= Beginning of Section =
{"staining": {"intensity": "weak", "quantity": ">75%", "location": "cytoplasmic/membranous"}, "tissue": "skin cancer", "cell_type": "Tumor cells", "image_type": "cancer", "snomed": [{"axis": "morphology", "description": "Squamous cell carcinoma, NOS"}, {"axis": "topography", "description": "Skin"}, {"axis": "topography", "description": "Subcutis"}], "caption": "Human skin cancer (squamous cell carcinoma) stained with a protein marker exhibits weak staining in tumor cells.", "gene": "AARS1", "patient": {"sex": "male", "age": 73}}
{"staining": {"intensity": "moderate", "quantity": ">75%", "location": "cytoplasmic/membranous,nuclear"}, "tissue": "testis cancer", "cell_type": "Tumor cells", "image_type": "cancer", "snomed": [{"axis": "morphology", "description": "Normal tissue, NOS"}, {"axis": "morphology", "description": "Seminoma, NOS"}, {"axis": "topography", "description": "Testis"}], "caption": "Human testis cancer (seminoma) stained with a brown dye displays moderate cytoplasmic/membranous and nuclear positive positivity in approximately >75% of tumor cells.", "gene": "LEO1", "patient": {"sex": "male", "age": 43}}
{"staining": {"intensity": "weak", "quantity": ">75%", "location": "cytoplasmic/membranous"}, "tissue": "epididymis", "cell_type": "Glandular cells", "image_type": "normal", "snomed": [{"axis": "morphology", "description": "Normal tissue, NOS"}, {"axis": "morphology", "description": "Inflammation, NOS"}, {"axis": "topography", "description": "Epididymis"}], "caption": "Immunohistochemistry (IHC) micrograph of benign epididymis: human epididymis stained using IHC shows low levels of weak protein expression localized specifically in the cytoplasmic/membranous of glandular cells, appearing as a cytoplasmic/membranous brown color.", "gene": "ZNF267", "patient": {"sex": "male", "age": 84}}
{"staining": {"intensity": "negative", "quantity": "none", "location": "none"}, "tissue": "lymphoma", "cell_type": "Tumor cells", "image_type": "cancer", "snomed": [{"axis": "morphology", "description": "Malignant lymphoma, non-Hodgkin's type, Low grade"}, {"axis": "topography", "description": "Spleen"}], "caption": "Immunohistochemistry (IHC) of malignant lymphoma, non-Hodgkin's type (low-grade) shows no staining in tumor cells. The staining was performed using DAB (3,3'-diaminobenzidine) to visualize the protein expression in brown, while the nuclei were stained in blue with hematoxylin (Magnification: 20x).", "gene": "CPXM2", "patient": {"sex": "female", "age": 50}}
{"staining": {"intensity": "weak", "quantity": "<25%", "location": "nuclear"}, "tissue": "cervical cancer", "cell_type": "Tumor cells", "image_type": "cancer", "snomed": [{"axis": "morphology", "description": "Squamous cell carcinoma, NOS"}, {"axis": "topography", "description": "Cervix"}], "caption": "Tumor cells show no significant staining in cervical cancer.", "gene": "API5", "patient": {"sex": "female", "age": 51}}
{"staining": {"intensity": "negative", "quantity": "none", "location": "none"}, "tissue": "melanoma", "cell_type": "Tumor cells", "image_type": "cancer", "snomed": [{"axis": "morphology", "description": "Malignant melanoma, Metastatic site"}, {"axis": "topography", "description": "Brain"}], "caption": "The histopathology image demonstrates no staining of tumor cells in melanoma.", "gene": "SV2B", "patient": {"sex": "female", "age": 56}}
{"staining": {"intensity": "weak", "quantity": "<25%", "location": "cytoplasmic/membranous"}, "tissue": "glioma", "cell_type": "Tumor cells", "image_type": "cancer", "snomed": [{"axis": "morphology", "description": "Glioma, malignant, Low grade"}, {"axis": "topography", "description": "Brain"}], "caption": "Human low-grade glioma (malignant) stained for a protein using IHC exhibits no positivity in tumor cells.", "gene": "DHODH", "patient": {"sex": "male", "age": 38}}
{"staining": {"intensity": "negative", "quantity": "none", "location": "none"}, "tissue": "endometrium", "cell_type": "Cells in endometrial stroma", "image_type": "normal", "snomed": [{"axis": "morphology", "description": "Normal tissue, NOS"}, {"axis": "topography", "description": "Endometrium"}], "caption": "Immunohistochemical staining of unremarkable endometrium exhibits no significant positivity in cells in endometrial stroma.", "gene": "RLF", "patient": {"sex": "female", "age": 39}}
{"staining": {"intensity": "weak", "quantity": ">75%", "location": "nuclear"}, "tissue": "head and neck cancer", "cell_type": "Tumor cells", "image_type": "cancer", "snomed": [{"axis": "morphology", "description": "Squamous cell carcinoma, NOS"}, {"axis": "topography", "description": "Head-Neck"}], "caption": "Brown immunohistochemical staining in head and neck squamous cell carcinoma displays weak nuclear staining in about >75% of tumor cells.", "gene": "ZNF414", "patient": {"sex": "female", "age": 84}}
= End of Section =
* Problem statement:
Copy out the records above exactly and completely.

* Task response:
{"staining": {"intensity": "weak", "quantity": ">75%", "location": "cytoplasmic/membranous"}, "tissue": "skin cancer", "cell_type": "Tumor cells", "image_type": "cancer", "snomed": [{"axis": "morphology", "description": "Squamous cell carcinoma, NOS"}, {"axis": "topography", "description": "Skin"}, {"axis": "topography", "description": "Subcutis"}], "caption": "Human skin cancer (squamous cell carcinoma) stained with a protein marker exhibits weak staining in tumor cells.", "gene": "AARS1", "patient": {"sex": "male", "age": 73}}
{"staining": {"intensity": "moderate", "quantity": ">75%", "location": "cytoplasmic/membranous,nuclear"}, "tissue": "testis cancer", "cell_type": "Tumor cells", "image_type": "cancer", "snomed": [{"axis": "morphology", "description": "Normal tissue, NOS"}, {"axis": "morphology", "description": "Seminoma, NOS"}, {"axis": "topography", "description": "Testis"}], "caption": "Human testis cancer (seminoma) stained with a brown dye displays moderate cytoplasmic/membranous and nuclear positive positivity in approximately >75% of tumor cells.", "gene": "LEO1", "patient": {"sex": "male", "age": 43}}
{"staining": {"intensity": "weak", "quantity": ">75%", "location": "cytoplasmic/membranous"}, "tissue": "epididymis", "cell_type": "Glandular cells", "image_type": "normal", "snomed": [{"axis": "morphology", "description": "Normal tissue, NOS"}, {"axis": "morphology", "description": "Inflammation, NOS"}, {"axis": "topography", "description": "Epididymis"}], "caption": "Immunohistochemistry (IHC) micrograph of benign epididymis: human epididymis stained using IHC shows low levels of weak protein expression localized specifically in the cytoplasmic/membranous of glandular cells, appearing as a cytoplasmic/membranous brown color.", "gene": "ZNF267", "patient": {"sex": "male", "age": 84}}
{"staining": {"intensity": "negative", "quantity": "none", "location": "none"}, "tissue": "lymphoma", "cell_type": "Tumor cells", "image_type": "cancer", "snomed": [{"axis": "morphology", "description": "Malignant lymphoma, non-Hodgkin's type, Low grade"}, {"axis": "topography", "description": "Spleen"}], "caption": "Immunohistochemistry (IHC) of malignant lymphoma, non-Hodgkin's type (low-grade) shows no staining in tumor cells. The staining was performed using DAB (3,3'-diaminobenzidine) to visualize the protein expression in brown, while the nuclei were stained in blue with hematoxylin (Magnification: 20x).", "gene": "CPXM2", "patient": {"sex": "female", "age": 50}}
{"staining": {"intensity": "weak", "quantity": "<25%", "location": "nuclear"}, "tissue": "cervical cancer", "cell_type": "Tumor cells", "image_type": "cancer", "snomed": [{"axis": "morphology", "description": "Squamous cell carcinoma, NOS"}, {"axis": "topography", "description": "Cervix"}], "caption": "Tumor cells show no significant staining in cervical cancer.", "gene": "API5", "patient": {"sex": "female", "age": 51}}
{"staining": {"intensity": "negative", "quantity": "none", "location": "none"}, "tissue": "melanoma", "cell_type": "Tumor cells", "image_type": "cancer", "snomed": [{"axis": "morphology", "description": "Malignant melanoma, Metastatic site"}, {"axis": "topography", "description": "Brain"}], "caption": "The histopathology image demonstrates no staining of tumor cells in melanoma.", "gene": "SV2B", "patient": {"sex": "female", "age": 56}}
{"staining": {"intensity": "weak", "quantity": "<25%", "location": "cytoplasmic/membranous"}, "tissue": "glioma", "cell_type": "Tumor cells", "image_type": "cancer", "snomed": [{"axis": "morphology", "description": "Glioma, malignant, Low grade"}, {"axis": "topography", "description": "Brain"}], "caption": "Human low-grade glioma (malignant) stained for a protein using IHC exhibits no positivity in tumor cells.", "gene": "DHODH", "patient": {"sex": "male", "age": 38}}
{"staining": {"intensity": "negative", "quantity": "none", "location": "none"}, "tissue": "endometrium", "cell_type": "Cells in endometrial stroma", "image_type": "normal", "snomed": [{"axis": "morphology", "description": "Normal tissue, NOS"}, {"axis": "topography", "description": "Endometrium"}], "caption": "Immunohistochemical staining of unremarkable endometrium exhibits no significant positivity in cells in endometrial stroma.", "gene": "RLF", "patient": {"sex": "female", "age": 39}}
{"staining": {"intensity": "weak", "quantity": ">75%", "location": "nuclear"}, "tissue": "head and neck cancer", "cell_type": "Tumor cells", "image_type": "cancer", "snomed": [{"axis": "morphology", "description": "Squamous cell carcinoma, NOS"}, {"axis": "topography", "description": "Head-Neck"}], "caption": "Brown immunohistochemical staining in head and neck squamous cell carcinoma displays weak nuclear staining in about >75% of tumor cells.", "gene": "ZNF414", "patient": {"sex": "female", "age": 84}}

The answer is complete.